The Trophy model is the best of the bunch,they also make a very short version Storm designed for a Horse Archer I hear it makes a good hunting bow also.

http://www.falco.ee/


----------



## OCLhunter90 (Aug 6, 2008)

Thanks. I believe the storm is too short for my draw length. Do you know what makes the Trophy Vintage better than the Force Vintage?


----------



## Brianlocal3 (Dec 14, 2011)

I did not think we could get them in the states. Cool if we can. I shot one while in Germany


----------



## steve morley (Dec 24, 2005)

Brianlocal3 said:


> I did not think we could get them in the states. Cool if we can. I shot one while in Germany


Siim exports well over 2000 bows a year and know he visits trade shows in USA so he may have a dealer in the USA, send him an e-mail or call to find out.

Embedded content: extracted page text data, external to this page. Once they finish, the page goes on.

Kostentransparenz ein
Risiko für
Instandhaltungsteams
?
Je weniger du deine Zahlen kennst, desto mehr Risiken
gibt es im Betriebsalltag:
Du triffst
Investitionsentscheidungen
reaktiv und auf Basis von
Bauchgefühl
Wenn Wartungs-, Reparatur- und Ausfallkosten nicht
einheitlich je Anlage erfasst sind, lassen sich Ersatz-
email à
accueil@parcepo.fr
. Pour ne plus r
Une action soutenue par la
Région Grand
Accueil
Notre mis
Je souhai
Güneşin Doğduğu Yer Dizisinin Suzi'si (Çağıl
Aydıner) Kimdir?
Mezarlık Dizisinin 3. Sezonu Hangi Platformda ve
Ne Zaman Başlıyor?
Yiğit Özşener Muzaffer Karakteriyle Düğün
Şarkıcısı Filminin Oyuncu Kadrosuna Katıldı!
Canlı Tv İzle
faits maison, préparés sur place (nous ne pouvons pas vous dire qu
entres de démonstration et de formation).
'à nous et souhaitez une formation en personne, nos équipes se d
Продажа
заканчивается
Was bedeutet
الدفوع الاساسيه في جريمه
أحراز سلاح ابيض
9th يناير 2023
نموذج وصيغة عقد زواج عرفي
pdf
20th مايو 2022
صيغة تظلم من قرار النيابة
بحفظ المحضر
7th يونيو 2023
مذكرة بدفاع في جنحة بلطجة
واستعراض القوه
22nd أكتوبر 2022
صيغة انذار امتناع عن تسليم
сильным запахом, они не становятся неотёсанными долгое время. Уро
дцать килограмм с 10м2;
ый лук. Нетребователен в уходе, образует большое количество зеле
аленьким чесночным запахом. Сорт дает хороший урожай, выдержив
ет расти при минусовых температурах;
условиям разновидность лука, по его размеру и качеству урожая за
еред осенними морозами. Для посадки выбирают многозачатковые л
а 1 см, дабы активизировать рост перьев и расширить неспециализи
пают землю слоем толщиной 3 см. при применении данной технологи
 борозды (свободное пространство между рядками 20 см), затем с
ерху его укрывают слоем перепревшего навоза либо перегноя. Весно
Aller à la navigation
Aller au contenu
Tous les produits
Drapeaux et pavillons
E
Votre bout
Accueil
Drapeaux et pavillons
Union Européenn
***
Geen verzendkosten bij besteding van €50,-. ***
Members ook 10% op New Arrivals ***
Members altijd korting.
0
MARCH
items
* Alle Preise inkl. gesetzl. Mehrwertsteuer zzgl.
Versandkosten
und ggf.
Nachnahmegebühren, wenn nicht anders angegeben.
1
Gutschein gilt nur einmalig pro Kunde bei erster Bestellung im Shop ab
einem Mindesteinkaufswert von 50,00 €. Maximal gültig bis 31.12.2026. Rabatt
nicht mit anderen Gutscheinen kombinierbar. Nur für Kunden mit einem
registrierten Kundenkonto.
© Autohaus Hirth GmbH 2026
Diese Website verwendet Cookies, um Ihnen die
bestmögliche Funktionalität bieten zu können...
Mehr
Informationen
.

Trophy Vintage seems his best seller with tourney shooters, I've tried it and it's very good.


----------



## Pikkuhannu (Apr 3, 2009)

OCLhunter90 said:


> Thanks. I believe the storm is too short for my draw length. Do you know what makes the Trophy Vintage better than the Force Vintage?

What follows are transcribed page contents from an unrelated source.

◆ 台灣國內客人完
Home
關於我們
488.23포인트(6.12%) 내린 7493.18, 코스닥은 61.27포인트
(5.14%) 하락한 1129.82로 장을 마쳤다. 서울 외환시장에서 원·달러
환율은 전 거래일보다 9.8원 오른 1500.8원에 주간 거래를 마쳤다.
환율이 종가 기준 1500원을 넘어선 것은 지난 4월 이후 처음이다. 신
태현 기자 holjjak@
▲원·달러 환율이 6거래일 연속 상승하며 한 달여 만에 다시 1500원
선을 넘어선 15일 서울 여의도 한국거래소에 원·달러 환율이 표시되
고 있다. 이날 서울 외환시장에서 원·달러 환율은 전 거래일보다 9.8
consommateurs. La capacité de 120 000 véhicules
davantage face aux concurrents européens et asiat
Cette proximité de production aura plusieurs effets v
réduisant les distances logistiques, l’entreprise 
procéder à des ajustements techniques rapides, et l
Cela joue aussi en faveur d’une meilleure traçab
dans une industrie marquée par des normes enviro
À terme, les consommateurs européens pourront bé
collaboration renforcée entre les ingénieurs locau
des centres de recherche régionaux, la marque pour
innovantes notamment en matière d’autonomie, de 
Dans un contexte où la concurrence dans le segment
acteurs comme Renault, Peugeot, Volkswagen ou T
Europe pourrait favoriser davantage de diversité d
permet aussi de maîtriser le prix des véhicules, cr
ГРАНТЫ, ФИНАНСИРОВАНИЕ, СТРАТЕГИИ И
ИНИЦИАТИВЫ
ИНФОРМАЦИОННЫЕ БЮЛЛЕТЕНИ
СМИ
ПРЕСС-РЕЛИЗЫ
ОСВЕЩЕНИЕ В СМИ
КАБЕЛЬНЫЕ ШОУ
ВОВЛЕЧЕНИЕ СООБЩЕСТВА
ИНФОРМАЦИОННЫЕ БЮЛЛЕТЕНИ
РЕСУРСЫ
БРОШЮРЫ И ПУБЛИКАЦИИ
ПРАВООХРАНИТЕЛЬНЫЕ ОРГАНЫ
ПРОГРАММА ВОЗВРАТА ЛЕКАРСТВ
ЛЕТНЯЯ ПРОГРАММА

Force have carbon as standard? 
I have carbon Trophy, very good bow.


----------



## steve morley (Dec 24, 2005)

Pikkuhannu said:


> Force have carbon as standard?
> I have carbon Trophy, very good bow.


Pikkuhannu didn't Siim design/make the Storm specailly for you? It so please share the story with us. :thumbs_up


----------



## Pikkuhannu (Apr 3, 2009)

steve morley said:


> Pikkuhannu didn't Siim design/make the Storm specailly for you? It so please share the story with us. :thumbs_up


Well i ask him to make special Storm, it would be without sight window, i will shoot also with thumbring.

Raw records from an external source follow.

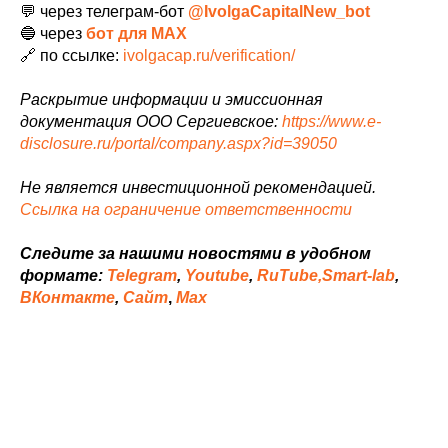
💬 через телеграм-бот
@IvolgaCapitalNew_bot
🔵 через
бот для MAX
🔗 по ссылке:
ivolgacap.ru/verification/
Раскрытие информации и эмиссионная
документация ООО Сергиевское:
https://www.e-
disclosure.ru/portal/company.aspx?id=39050
Не является инвестиционной рекомендацией.
Ссылка на ограничение ответственности
Следите за нашими новостями в удобном
формате:
Telegram
,
Youtube
,
RuTube,
Smart-lab
,
ВКонтакте
,
Сайт
,
Мах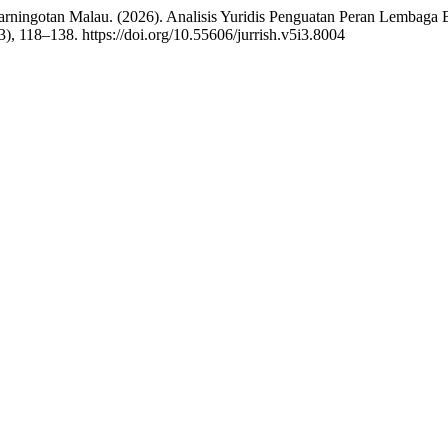
Parningotan Malau. (2026). Analisis Yuridis Penguatan Peran Lemba
3), 118–138. https://doi.org/10.55606/jurrish.v5i3.8004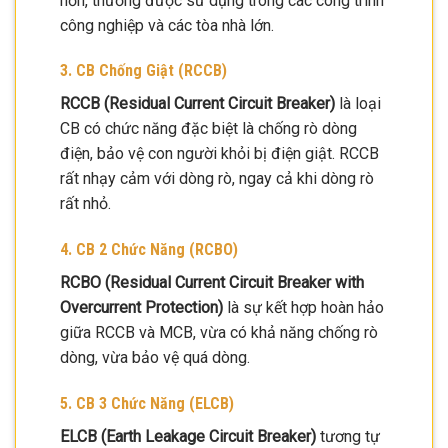
hơn, thường được sử dụng trong các công trình
công nghiệp và các tòa nhà lớn.
3. CB Chống Giật (RCCB)
RCCB (Residual Current Circuit Breaker)
là loại
CB có chức năng đặc biệt là chống rò dòng
điện, bảo vệ con người khỏi bị điện giật. RCCB
rất nhạy cảm với dòng rò, ngay cả khi dòng rò
rất nhỏ.
4. CB 2 Chức Năng (RCBO)
RCBO (Residual Current Circuit Breaker with
Overcurrent Protection)
là sự kết hợp hoàn hảo
giữa RCCB và MCB, vừa có khả năng chống rò
dòng, vừa bảo vệ quá dòng.
5. CB 3 Chức Năng (ELCB)
ELCB (Earth Leakage Circuit Breaker)
tương tự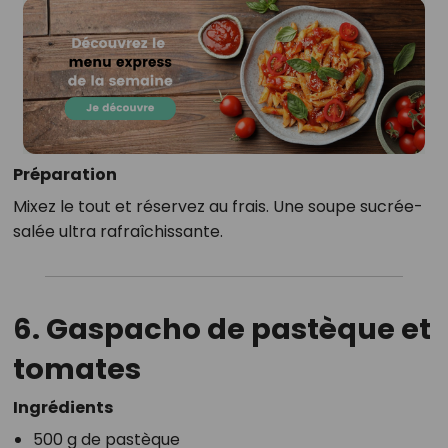
Préparation
Mixez le tout et réservez au frais. Une soupe sucrée-
salée ultra rafraîchissante.
6. Gaspacho de pastèque et
tomates
Ingrédients
500 g de pastèque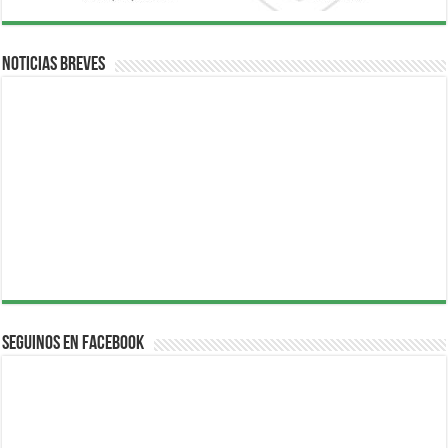
Noticias breves
Seguinos en Facebook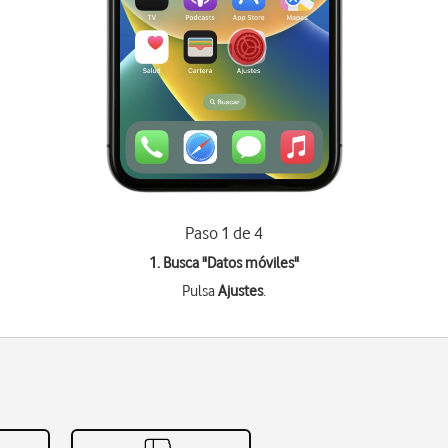
Paso 1 de 4
1. Busca "
Datos móviles
"
Pulsa
Ajustes
.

Better ask my friend Marko Suhonen, you find him on youtube as Trophybow, he is test shooter of Falco bows.


----------



## OakKing (Apr 14, 2012)

Brianlocal3 said:


> I did not think we could get them in the states. Cool if we can. I shot one while in Germany


These look like really nice bows. I'm interested.. found this too. Dealer in the US:

*BOWIE OUTFITTERS*
8630 Perkins Road
Baton Rouge, LA 70810
ph: +1 225 766 1200
www.bowieoutfitters.com
[email protected]


----------



## OakKing (Apr 14, 2012)

I inquired to see if Bowie Outfitters are still a dealer here in the US.



> Darren,
> 
> Yes, we are still a dealer for Falco, as a matter of fact we are putting together an order as we speak, so if there is one you'd like please let us know.
> 
> ...


----------